Los carnavales de otras capitales del mundo han sabido atraer ese nuevo público, pero los nuestros no: en ese sentido quedan obsoletos. Salir a la calle pueblerinamente no es suficiente para los jóvenes habaneros, no les interesa hacer colas para tomar cerveza o comer en cajas de cartón, su ciudad es la ciudad moderna, global, o al menos la versión de La Habana que más se parece a ella. Incluso en los sectores de más bajo poder adquisitivo ya ha quedado establecida una jerarquía en la que ir a los carnavales es lo que uno hace cuando no tiene dinero para ir a otra parte.

Lejos de toda esta compleja transformación social, los viejos van a los carnavales y se divierten como nunca. Son ellos los que bailan y beben y amanecen en la calle, los que observan deslumbrados los muslos tambaleantes de las bailarinas, los maquillajes exagerados y las ropas llenas de brillos. Curioso que en espectáculos de cabarets y carnavales los hombres solo sean un adorno anónimo del baile de la mujer, la verdadera protagonista en el sueño tropical. Formas y signos exagerados, una versión idealizada de la noche cubana, siempre femenina, cuerpos perfectos e incansables que contagian de felicidad a las gradas y las hacen sentir vivas y jóvenes y pertenecientes a un mismo sueño extravagante.

Carnavales de La Habana. Foto: Otmaro Rodríguez.
Carnavales de La Habana. Foto: Otmaro Rodríguez.

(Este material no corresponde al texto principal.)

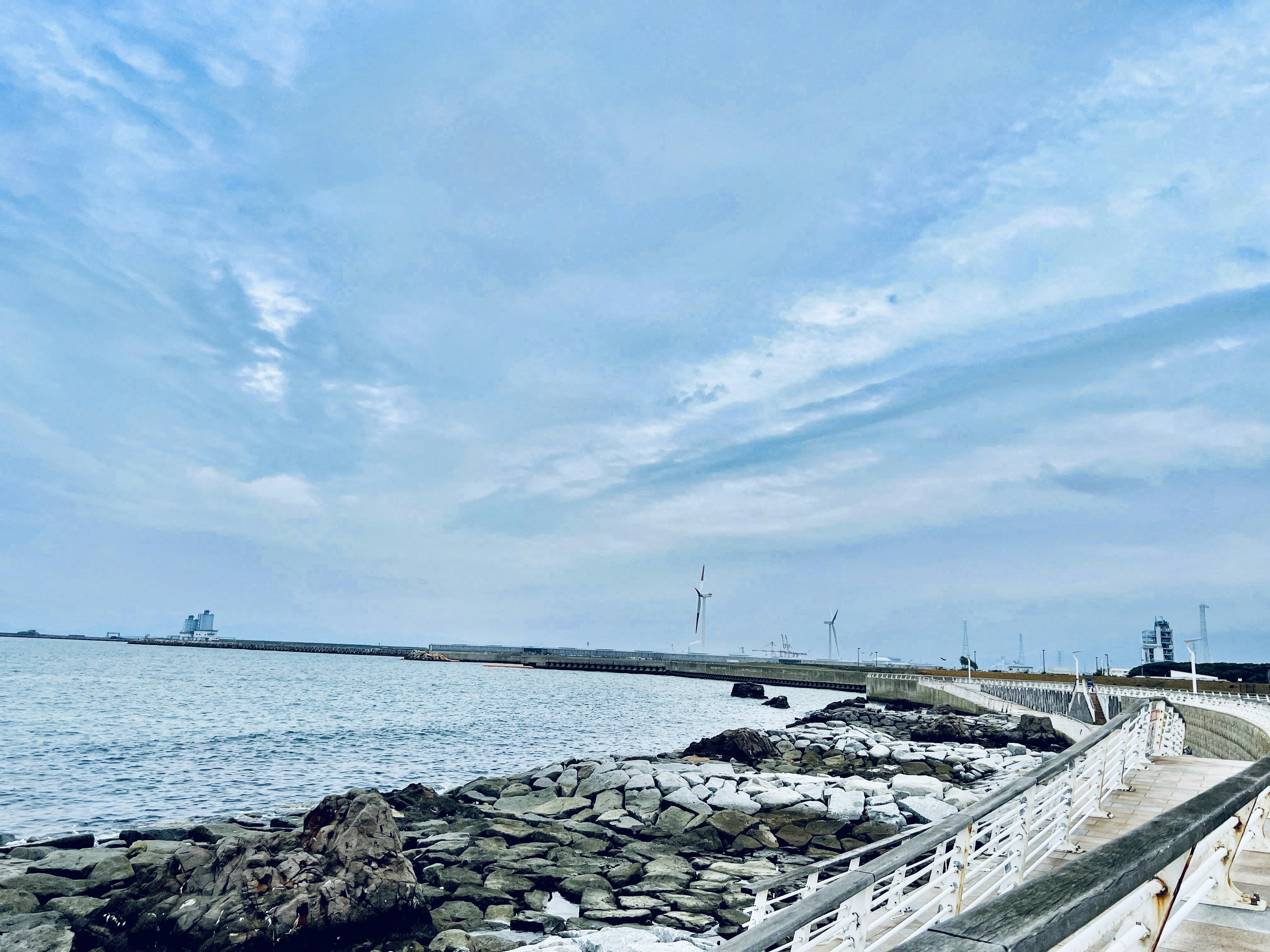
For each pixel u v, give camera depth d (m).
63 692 75.56
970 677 100.62
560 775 29.59
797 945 6.18
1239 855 6.29
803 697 119.50
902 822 22.69
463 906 16.23
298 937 13.30
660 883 18.16
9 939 13.55
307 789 31.88
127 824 25.25
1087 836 10.20
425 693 93.56
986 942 1.88
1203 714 35.53
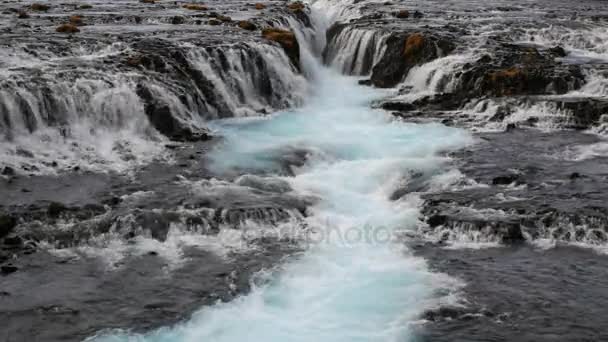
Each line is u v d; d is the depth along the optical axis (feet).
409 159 68.64
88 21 119.55
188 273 46.06
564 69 92.38
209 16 127.34
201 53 90.27
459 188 60.49
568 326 39.88
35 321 40.27
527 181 61.46
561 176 63.00
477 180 62.23
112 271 46.16
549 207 54.80
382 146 73.82
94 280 44.96
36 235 49.88
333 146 73.51
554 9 150.51
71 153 67.36
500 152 70.79
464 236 51.85
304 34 138.10
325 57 127.75
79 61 83.56
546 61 97.14
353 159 70.03
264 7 149.69
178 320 40.70
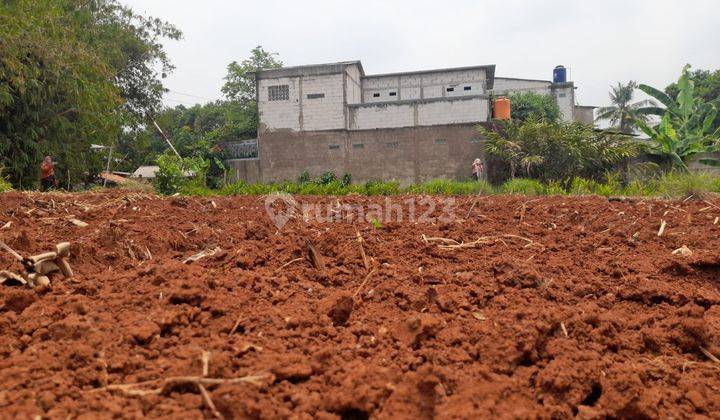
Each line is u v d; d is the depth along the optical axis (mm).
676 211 5496
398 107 21812
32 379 1580
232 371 1719
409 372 1727
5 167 10727
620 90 43469
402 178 21578
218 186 16281
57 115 12492
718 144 17016
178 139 30734
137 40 21812
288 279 2828
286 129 22422
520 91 31891
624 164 17594
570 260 3428
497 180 20047
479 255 3525
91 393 1529
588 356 1929
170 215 4898
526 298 2590
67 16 14148
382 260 3305
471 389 1648
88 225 4020
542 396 1734
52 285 2463
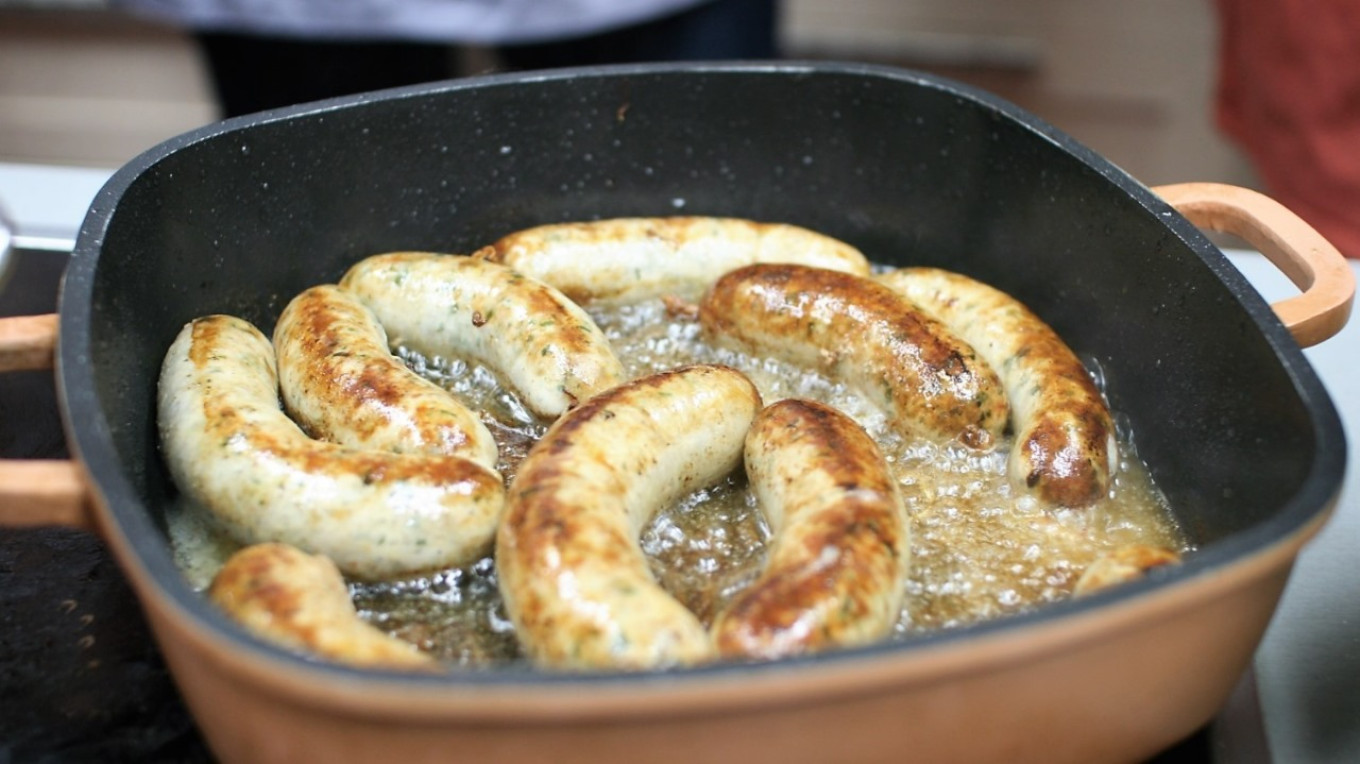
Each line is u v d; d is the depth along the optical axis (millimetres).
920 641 366
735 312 537
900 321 514
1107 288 524
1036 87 1093
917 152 568
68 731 433
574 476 439
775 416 476
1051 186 535
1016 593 469
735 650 400
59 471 412
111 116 1085
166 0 730
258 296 538
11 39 1044
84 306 437
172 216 500
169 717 437
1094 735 404
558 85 557
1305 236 496
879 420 521
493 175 568
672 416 470
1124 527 493
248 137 515
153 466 486
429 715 359
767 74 562
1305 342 471
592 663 403
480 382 535
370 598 461
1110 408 528
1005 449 512
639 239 562
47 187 619
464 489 451
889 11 1069
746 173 586
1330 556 487
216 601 416
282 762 386
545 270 554
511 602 423
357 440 479
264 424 464
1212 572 381
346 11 724
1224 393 470
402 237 565
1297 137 775
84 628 457
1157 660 396
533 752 369
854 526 428
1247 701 452
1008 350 522
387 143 545
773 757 376
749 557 475
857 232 592
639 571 422
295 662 361
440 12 724
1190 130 1090
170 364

Por una vez al año los viejos sienten que es su momento, que todo gira en torno a ellos, no importa si hay carnavales mejores o si sus problemas seguirán a la mañana siguiente, nadie puede arrebatarles esa felicidad. No tienen que actuar y verse maduros enfrente de sus hijos: están por su cuenta entre iguales, y la ciudad les pertenece. Hacen chistes y se comportan como muchachos. Los huecos en las dentaduras remedan la sonrisa de un niño que empieza a perder sus dientes de leche. Sus achaques no les estorban esta noche. Al final todos tienen las mismas arrugas. Están fuera del tiempo y no se van a ir hasta que pase la última carroza por el incendio de perlas del malecón.